--- Data for analysis Enclosed Below ---

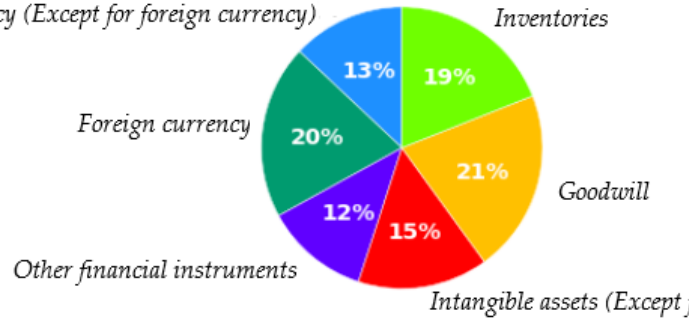
Figure 6. Answers for question of how companies to account for holdings of cryptocurrencies?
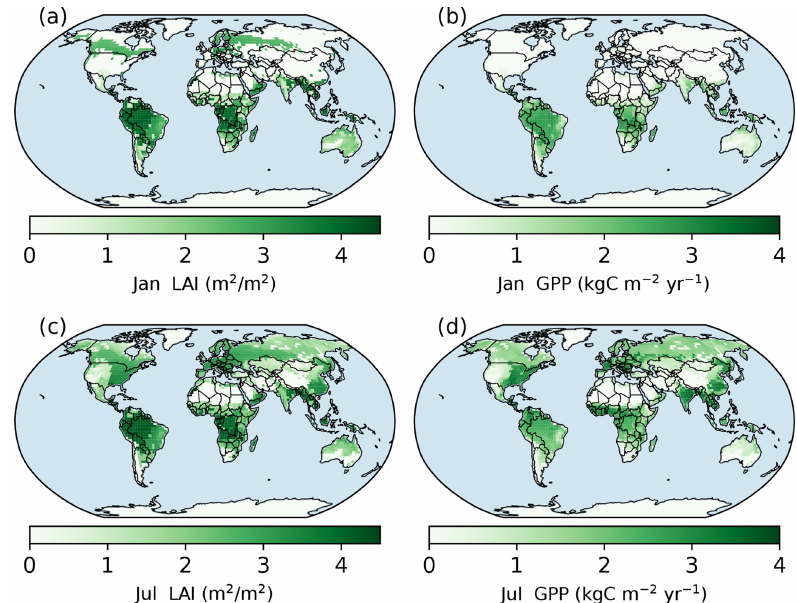
Figure 6. Spatial patterns of LAI and gross primary production (GPP) in January and July simulated with the full demography model setting. Panels (a) and (b) are the LAI and GPP of January in the year of 600 (the last year of model run). Panels (c) and (d) are the LAI and GPP of July in the same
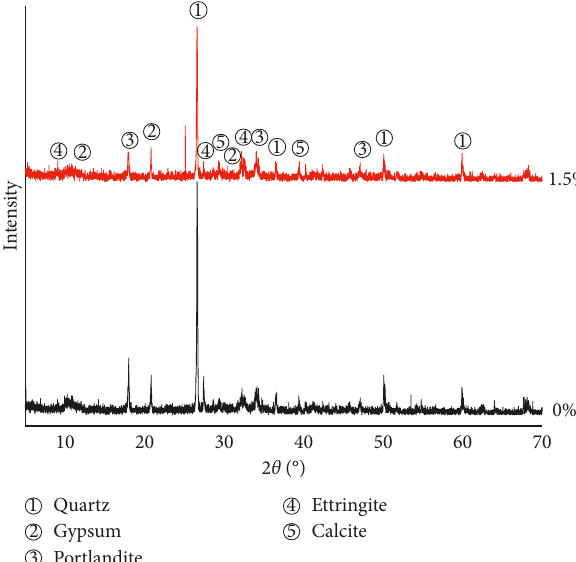
Figure 16: Linear expansion rate of mortars with different amounts of sodium sulfate.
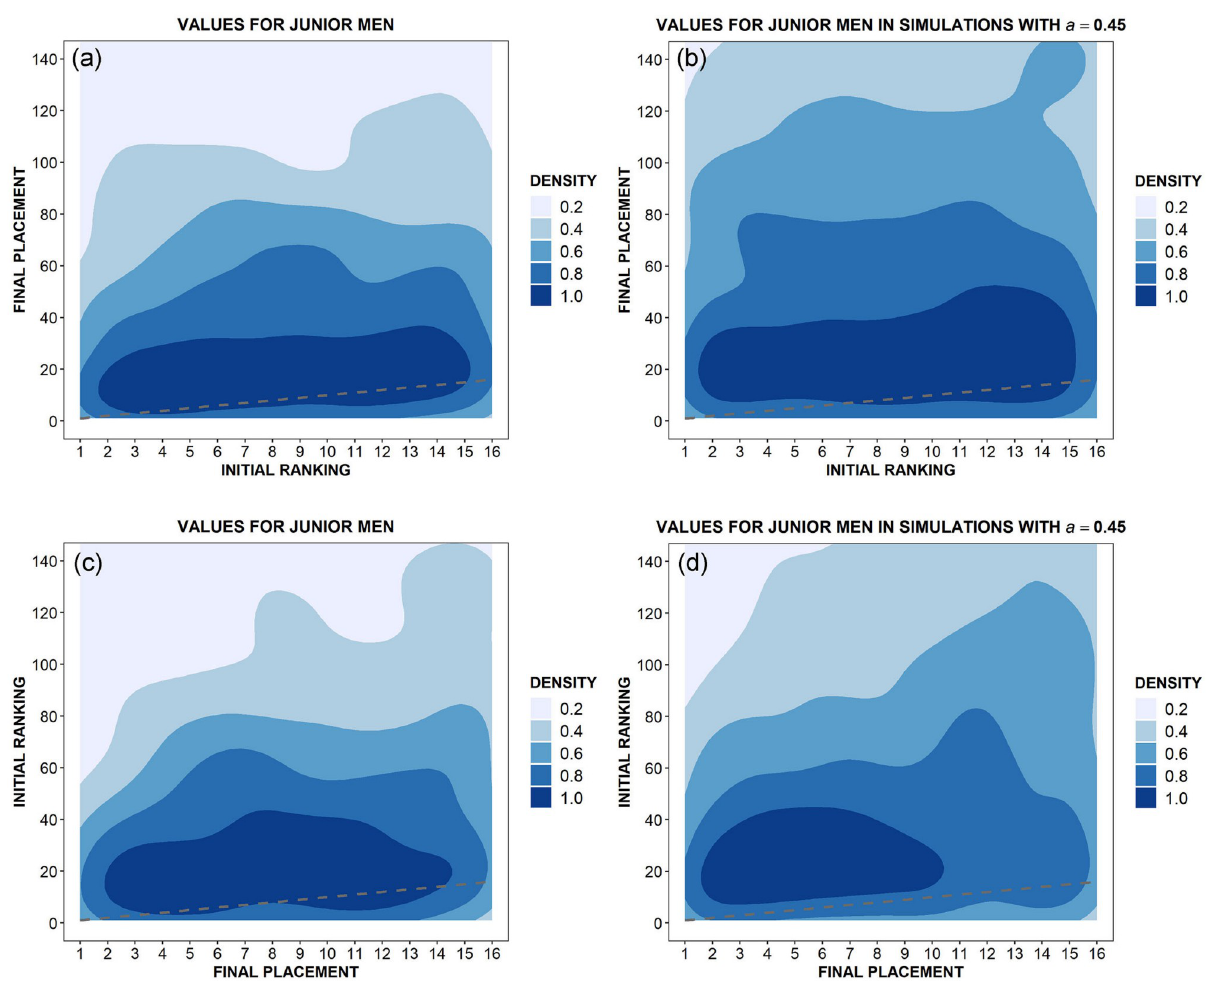
Fig 6. Single tournaments: Kernel density plots for initial ranking position versus final classification (top panels) and vice-versa (bottom panels) in both World Cups (a-c) and simulations (b-d) for male fencers. In every panel, a dashed gray line shows the ideal case in which talent would be the only variable influencing both ranking placements and tournaments’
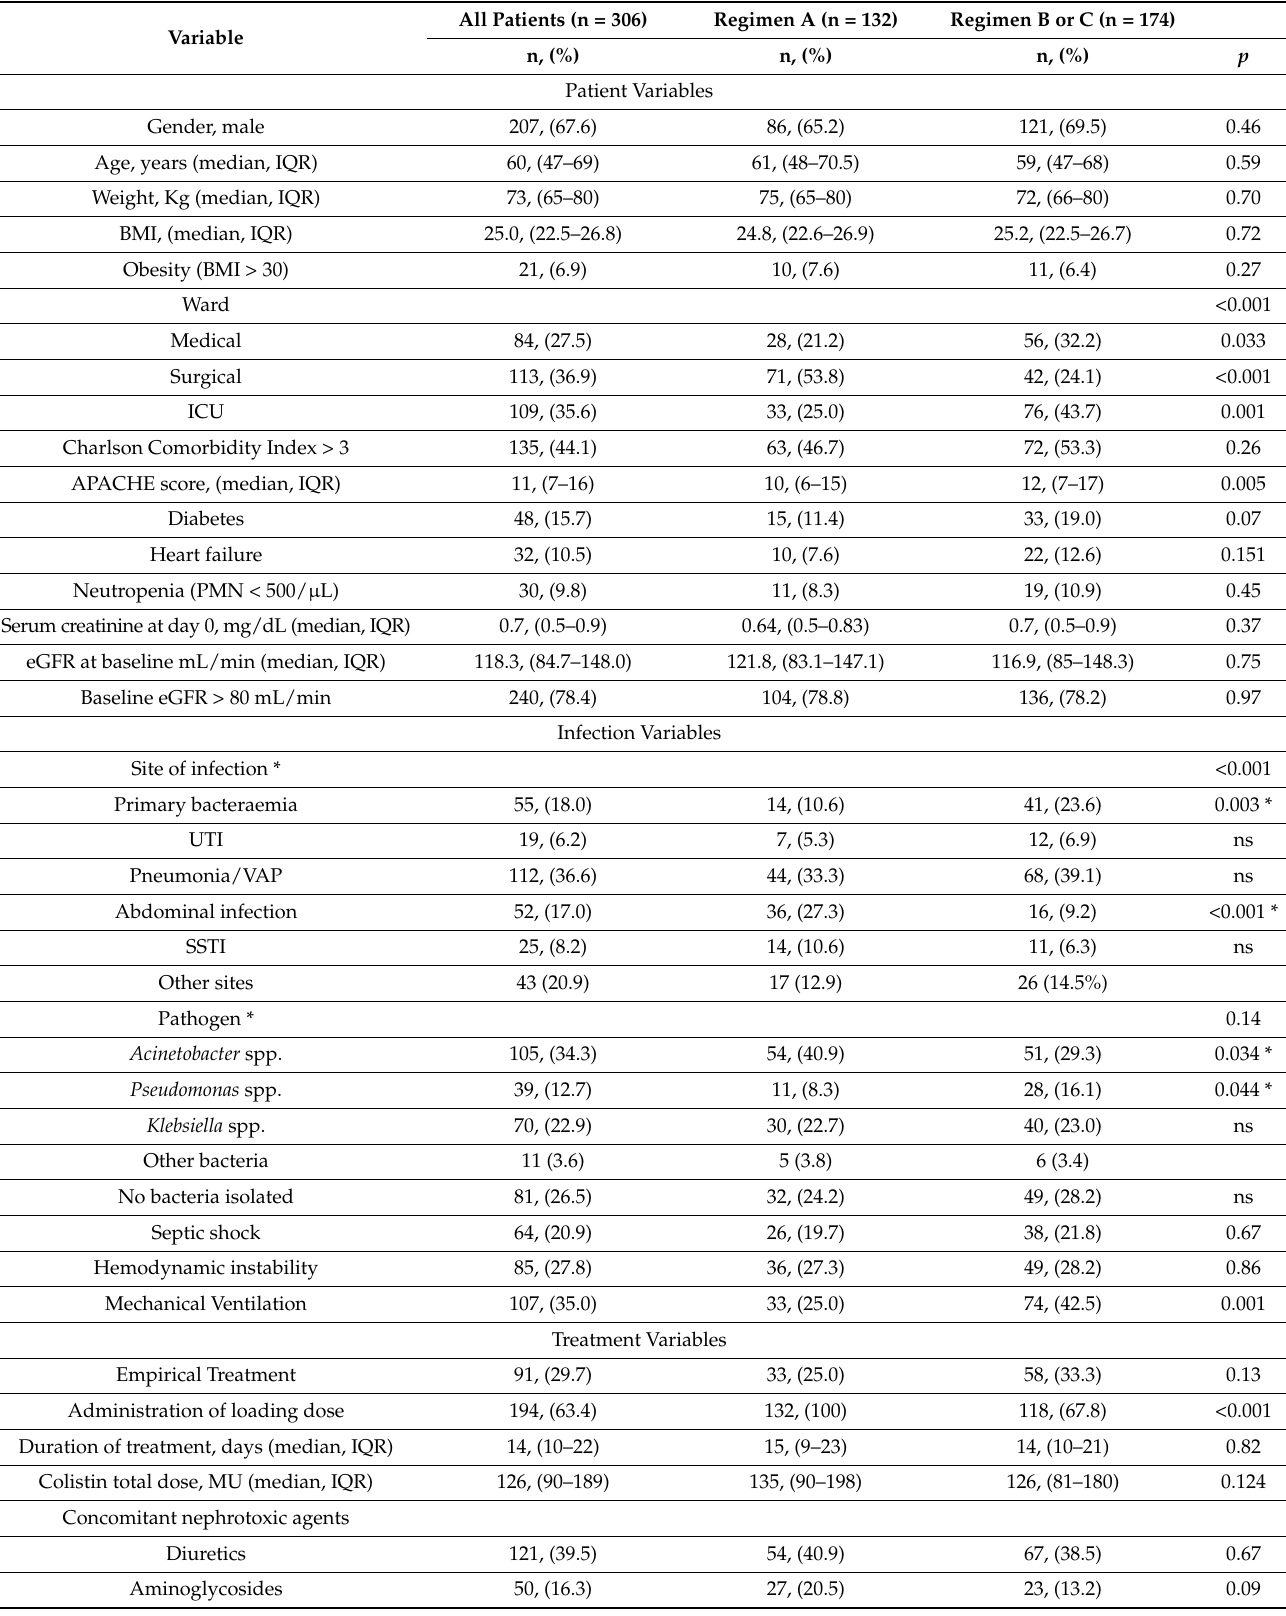
Table 1. Patient characteristics by dosing scheme in the full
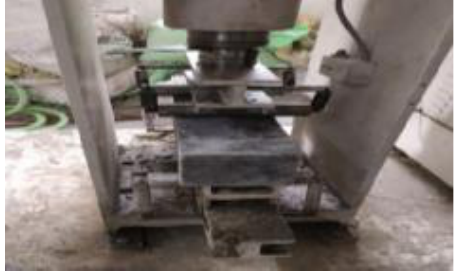
Fig. 19. Flexural Strength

--- End of Enclosed Data for analysis ---

- **What the task requires**:
The required response consists solely of the lines from the line containing "Fig 6. Single" through the end of the listing, both ends included, copied exactly without pictures.

- **Written solution**:
Fig 6. Single tournaments: Kernel density plots for initial ranking position versus final classification (top panels) and vice-versa (bottom panels) in both World Cups (a-c) and simulations (b-d) for male fencers. In every panel, a dashed gray line shows the ideal case in which talent would be the only variable influencing both ranking placements and tournaments’
Table 1. Patient characteristics by dosing scheme in the full
Fig. 19. Flexural Strength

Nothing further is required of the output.